--- About this task ---
Find the string "load" in the records and copy each line where it occurs.

--- Extracted data ---
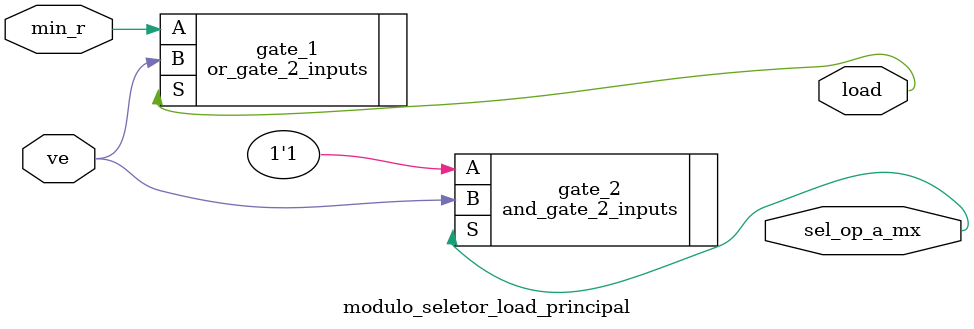
<source format=v>
module modulo_seletor_load_principal(ve,min_r,load,sel_op_a_mx);
	
	
	input ve,min_r;
	output load, sel_op_a_mx;
	
	or_gate_2_inputs gate_1(.A(min_r),.B(ve),.S(load));
	and_gate_2_inputs gate_2(.A(1'b1),.B(ve),.S(sel_op_a_mx));
	
	
endmodule 
</source>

--- Expected answer ---
module modulo_seletor_load_principal(ve,min_r,load,sel_op_a_mx);
	output load, sel_op_a_mx;
	or_gate_2_inputs gate_1(.A(min_r),.B(ve),.S(load));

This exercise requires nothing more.